C'était dans les années 90, en pleine période grunge : un groupe nommé Crown Of Thorns réussissait l'exploit de placer son Hard Mélodique sous les feux de la rampe alors que le style n'était pas vraiment à la fête. Il faut dire que le combo était mené par un certain Jean Beauvoir, ancien membre des Plasmatics, connu pour ses talents de compositeur auprès d'artistes tels que Kiss ou les Ramones, pour lesquels il a également rempli les fonctions de producteur, ainsi que pour une carrière solo l'ayant vu pondre le tube 'Feel The Heat' (1986). Le bonhomme est donc loin d'être un débutant, ajoutant des talents de multi-instrumentiste à un CV qui impose le respect dans le milieu artistique américain et mondial. Au sein de Crown Of Thorns, il est épaulé par un guitariste du nom de Micky Free (ex Shalamar) dont le talent éclabousse la plupart des compositions du groupe. Il n'est donc pas étonnant de voir les deux artistes se retrouver à l'occasion d'un album nommé "American Trash" et paraissant sur le label Frontiers, grand fournisseur en albums de Hard Mélodique d'origines et de qualités diverses et variées.

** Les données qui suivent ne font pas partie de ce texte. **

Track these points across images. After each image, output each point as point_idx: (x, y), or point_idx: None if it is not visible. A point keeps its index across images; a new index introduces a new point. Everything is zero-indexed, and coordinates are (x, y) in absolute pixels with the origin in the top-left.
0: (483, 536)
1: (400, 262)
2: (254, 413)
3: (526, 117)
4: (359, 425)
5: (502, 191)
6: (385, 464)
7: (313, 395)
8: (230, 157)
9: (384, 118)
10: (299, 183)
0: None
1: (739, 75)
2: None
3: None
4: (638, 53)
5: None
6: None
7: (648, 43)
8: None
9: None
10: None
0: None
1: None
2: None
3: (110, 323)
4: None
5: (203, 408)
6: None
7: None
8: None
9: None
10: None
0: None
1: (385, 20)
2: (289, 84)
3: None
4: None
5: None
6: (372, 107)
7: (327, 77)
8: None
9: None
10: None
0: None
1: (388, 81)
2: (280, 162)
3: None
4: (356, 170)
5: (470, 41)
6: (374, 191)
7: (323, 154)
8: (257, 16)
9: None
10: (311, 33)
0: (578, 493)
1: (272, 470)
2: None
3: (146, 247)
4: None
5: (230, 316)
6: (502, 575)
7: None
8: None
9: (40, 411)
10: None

Visiblement, la complicité entre les deux hommes n'a pas faibli avec le nombre des années. Certes, l'Iroquois d'origine haïtienne monopolise le chant et la quasi-totalité des instruments, mais l'apport du guitariste amérindien n'est pas négligeable pour autant. En plus de ses riffs et soli incendiaires, il participe également à la composition pour un résultat des plus probants. A ce titre, le début d'album est tout simplement imparable. Bons gros riffs puissants dotés de refrains directs ('Angels Cry'), alternance de couplets heavy et de refrains mélodiques et accrocheurs ('Morning After'), rock-hard un brin fusion à la Lenny Kravitz s'appuyant sur un riff en boucle et balançant un refrain hymnique ('American Trash'), ou power-ballade évitant la mièvrerie en montant en puissance avec un refrain irrésistible, rien ne semble manquer à la réalisation d'un opus incontournable. Tout cela sans compter sur un 'Whiplash' se tapissant dans l'ombre de ses couplets avant de surgir pour nous terrasser sur un refrain catchy en diable.
Pourtant, sans démériter, la suite perd clairement en intensité malgré l'énergie entraînante de 'Shotgun To The Heart' ou l'obscurité inquiétante d'un 'Cold Dark December' proposant à nouveau quelques éléments fusion. En multipliant les mid-tempi, le binôme laisse s'installer un sentiment de linéarité relâchant l'étreinte dans laquelle il maintenait l'auditeur depuis le début, le laissant retomber dans de l'agréable mais pas indispensable alors qu'il attendait le coup de grâce avec soumission. Voilà qui est dommage car les deux titres précités y perdent en force, se contentant de ranimer momentanément l'attention alors qu'ils auraient pu (dû ?) perpétuer la qualité imparable du début d'album. Perdus au milieu de pièces sympathiques mais aux bons sentiments déjà entendus à de multiples reprises ('Never Give Up', 'It's Never Too Late'), ou reprenant de manière trop similaire des éléments proposés en début d'opus ('She's A KO', 'There's No Starting Over'), ils ne bénéficient pas d'un élan qui a fini par s'essouffler.
Il serait cependant dommage que les amateurs du genre passent à côté de ce retour qui, au bout du compte, se révèle malgré tout gagnant. En ne maintenant pas le niveau d'excellence de sa première partie, la paire Beauvoir / Free passe à côté d'un album incontournable mais cela ne l'empêche pas de réactiver l'intérêt pour le talent des deux formidables artistes qui la composent.